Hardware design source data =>
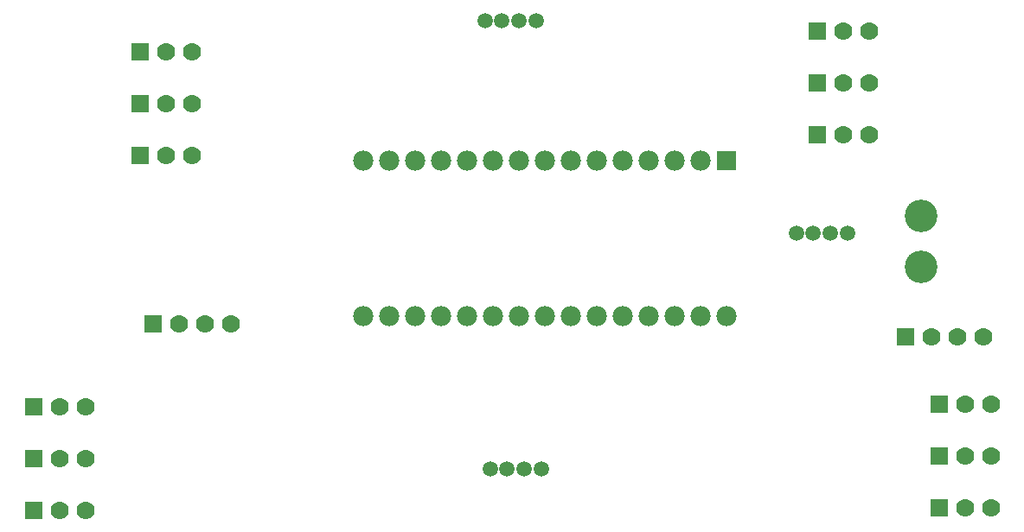
<source format=gbs>
G04 ---------------------------- Layer name :BOTTOM SOLDER LAYER*
G04 EasyEDA v5.5.11, Sun, 03 Jun 2018 10:16:40 GMT*
G04 422a67246ae34fc7a473e8fc002879eb*
G04 Gerber Generator version 0.2*
G04 Scale: 100 percent, Rotated: No, Reflected: No *
G04 Dimensions in millimeters *
G04 leading zeros omitted , absolute positions ,3 integer and 3 decimal *
%FSLAX33Y33*%
%MOMM*%
G90*
G71D02*

%ADD16R,1.981200X1.981200*%
%ADD17C,1.981200*%
%ADD38R,1.778000X1.778000*%
%ADD39C,1.778000*%
%ADD40C,3.203194*%
%ADD41C,1.503197*%

%LPD*%
G54D16*
G01X71628Y52832D03*
G54D17*
G01X69088Y52832D03*
G01X66548Y52832D03*
G01X64008Y52832D03*
G01X61468Y52832D03*
G01X58928Y52832D03*
G01X56388Y52832D03*
G01X53848Y52832D03*
G01X51308Y52832D03*
G01X48768Y52832D03*
G01X46228Y52832D03*
G01X43688Y52832D03*
G01X41148Y52832D03*
G01X38608Y52832D03*
G01X36068Y52832D03*
G01X71628Y37592D03*
G01X69088Y37592D03*
G01X66548Y37592D03*
G01X64008Y37592D03*
G01X61468Y37592D03*
G01X58928Y37592D03*
G01X56388Y37592D03*
G01X53848Y37592D03*
G01X51308Y37592D03*
G01X48768Y37592D03*
G01X46228Y37592D03*
G01X43688Y37592D03*
G01X41148Y37592D03*
G01X38608Y37592D03*
G01X36068Y37592D03*
G54D38*
G01X89154Y35560D03*
G54D39*
G01X91694Y35560D03*
G01X94234Y35560D03*
G01X96774Y35560D03*
G54D38*
G01X15494Y36830D03*
G54D39*
G01X18034Y36830D03*
G01X20574Y36830D03*
G01X23114Y36830D03*
G01X8890Y28702D03*
G01X6350Y28702D03*
G54D38*
G01X3810Y28702D03*
G54D39*
G01X8890Y23622D03*
G01X6350Y23622D03*
G54D38*
G01X3810Y23622D03*
G54D39*
G01X8890Y18542D03*
G01X6350Y18542D03*
G54D38*
G01X3810Y18542D03*
G54D39*
G01X19304Y63500D03*
G01X16764Y63500D03*
G54D38*
G01X14224Y63500D03*
G54D39*
G01X19304Y58420D03*
G01X16764Y58420D03*
G54D38*
G01X14224Y58420D03*
G54D39*
G01X19304Y53340D03*
G01X16764Y53340D03*
G54D38*
G01X14224Y53340D03*
G54D39*
G01X97536Y28956D03*
G01X94996Y28956D03*
G54D38*
G01X92456Y28956D03*
G54D39*
G01X97536Y23876D03*
G01X94996Y23876D03*
G54D38*
G01X92456Y23876D03*
G54D39*
G01X97536Y18796D03*
G01X94996Y18796D03*
G54D38*
G01X92456Y18796D03*
G54D39*
G01X85598Y65532D03*
G01X83058Y65532D03*
G54D38*
G01X80518Y65532D03*
G54D39*
G01X85598Y60452D03*
G01X83058Y60452D03*
G54D38*
G01X80518Y60452D03*
G54D39*
G01X85598Y55372D03*
G01X83058Y55372D03*
G54D38*
G01X80518Y55372D03*
G54D40*
G01X90678Y42418D03*
G01X90678Y47416D03*
G54D41*
G01X53014Y66548D03*
G01X51308Y66548D03*
G01X49657Y66548D03*
G01X48016Y66548D03*
G01X53522Y22606D03*
G01X51816Y22606D03*
G01X50165Y22606D03*
G01X48524Y22606D03*
G01X83494Y45720D03*
G01X81788Y45720D03*
G01X80137Y45720D03*
G01X78496Y45720D03*
M00*
M02*

</source>
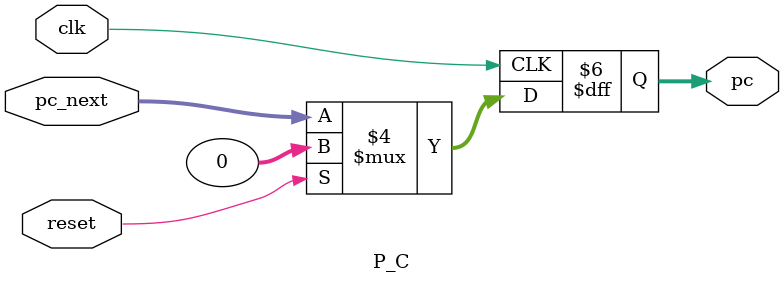
<source format=v>
module P_C (
output reg [31:0] pc,
input [31:0] pc_next,
input clk,reset

);

 always @(posedge clk) begin
     if(reset==1)begin
          pc<=32'h00000000;
     end
     else begin
          pc<=pc_next;
     end
 end
     
endmodule
</source>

Directions => Would you print, exactly as they appear, the lines from the line with "G01X97536Y18796D03*" through the end of the entries above, leaving out the pictures?

Output of the task =>
G01X97536Y18796D03*
G01X94996Y18796D03*
G54D38*
G01X92456Y18796D03*
G54D39*
G01X85598Y65532D03*
G01X83058Y65532D03*
G54D38*
G01X80518Y65532D03*
G54D39*
G01X85598Y60452D03*
G01X83058Y60452D03*
G54D38*
G01X80518Y60452D03*
G54D39*
G01X85598Y55372D03*
G01X83058Y55372D03*
G54D38*
G01X80518Y55372D03*
G54D40*
G01X90678Y42418D03*
G01X90678Y47416D03*
G54D41*
G01X53014Y66548D03*
G01X51308Y66548D03*
G01X49657Y66548D03*
G01X48016Y66548D03*
G01X53522Y22606D03*
G01X51816Y22606D03*
G01X50165Y22606D03*
G01X48524Y22606D03*
G01X83494Y45720D03*
G01X81788Y45720D03*
G01X80137Y45720D03*
G01X78496Y45720D03*
M00*
M02*

</source>
<source format=v>
module P_C (
output reg [31:0] pc,
input [31:0] pc_next,
input clk,reset

);

 always @(posedge clk) begin
     if(reset==1)begin
          pc<=32'h00000000;
     end
     else begin
          pc<=pc_next;
     end
 end
     
endmodule
</source>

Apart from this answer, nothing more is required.